Por outro lado, lembrar, dizem os especialistas, é tentar reviver aquilo que já foi. Ou, então, manter vivo um momento gratificante. É exatamente isso o que acontece comigo, quando, variadas vezes, em sonho, sou transportado para o ano de 1975, exatamente quando estava com 15 anos de idade, momento em que houve uma mudança de paradigma na minha vida. Naquele ano, era aluno do antigo colegial, na Escola Estadual “Major Fonseca”. Como era tímido e tinha poucos amigos, meus únicos (e reais) companheiros eram os livros, especialmente de Machado de Assis.

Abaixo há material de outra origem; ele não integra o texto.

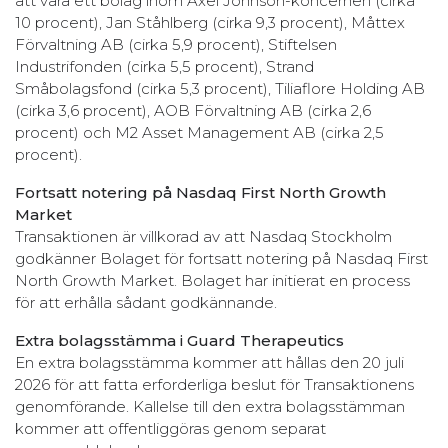
att vara ett bolag inom Axel Johnson-koncernen (cirka
10 procent), Jan Ståhlberg (cirka 9,3 procent), Måttex
Förvaltning AB (cirka 5,9 procent), Stiftelsen
Industrifonden (cirka 5,5 procent), Strand
Småbolagsfond (cirka 5,3 procent), Tiliaflore Holding AB
(cirka 3,6 procent), AOB Förvaltning AB (cirka 2,6
procent) och M2 Asset Management AB (cirka 2,5
procent).
Fortsatt notering på Nasdaq First North Growth
Market
Transaktionen är villkorad av att Nasdaq Stockholm
godkänner Bolaget för fortsatt notering på Nasdaq First
North Growth Market. Bolaget har initierat en process
för att erhålla sådant godkännande.
Extra bolagsstämma i Guard Therapeutics
En extra bolagsstämma kommer att hållas den 20 juli
2026 för att fatta erforderliga beslut för Transaktionens
genomförande. Kallelse till den extra bolagsstämman
kommer att offentliggöras genom separat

O leitor que chegou até aqui, pode se perguntar: “Por que 1975 foi um ano impactante na minha vida?” Justifico: foi graças à sensibilidade de uma professora de português, a senhora Jarinda, que descobri a minha “veia poética”, como ela havia dito. Ou seja, a poesia não só chegou para ficar, “mas fez folia em minha vida”. Tanto que, quando me perguntavam: “o que você vai ser quando crescer”? Não hesitava: poeta, claro! Tal resposta provocava risos em meus colegas. Até mesmo, em casa, era motivo de piada. Pior, ouvia respostas, como: “vai morrer de fome, porque no Brasil ninguém gosta de ler”.
Isso não me aborrecia, porque encontrava refúgio nos versos dos poetas românticos do século 19. Também, um velho rádio, na cozinha de casa, que ficava ligado o dia todo, serviu-me de inspiração. Afinal, foi sintonizando as emissoras, que ouvi belas canções que até hoje fazem parte da minha memória. Inclusive, pude acompanhar o surgimento de uma das figuras mais emblemáticas da cena musical brasileira. Um cara de voz rouca, com letras originais e lindamente poéticas. Estou me referindo ao cantor cearense, Belchior, que se tornaria meu ídolo.
É interessante observar que, de acordo com os críticos musicais, o repertório desse cantor é uma autêntica crônica urbana de alcance social. Inclusive, algumas letras relatam os perrengues que enfrentou, quando decidiu vir do Ceará para São Paulo. Só alguém com o dom de versejar poderia construir versos que saíam do lugar comum, e que colocavam o romantismo previsível, reinante naquele tempo, no chinelo.
No entanto, a canção “Velha Roupa Colorida” que, naquele ano, tocou a exaustão em todas as rádios brasileiras, foi a que, de fato, deu maior visibilidade ao talendo desse artista. Os versos: “No presente, a mente, o corpo é diferente/E o passado é uma roupa que não nos serve mais”, naturalmente, profetizavam que as mudanças existenciais são inevitáveis, mesmo que haja resistência de nossa parte. Por fim, posso estar enganado; mas, mesmo que as transformações venham, as nossas reminiscências não se perdem jamais, pois como Drummond poetizou, certa vez, “de tudo fica um pouco”. Bom domingo!
João Alvarenga é professor de redação.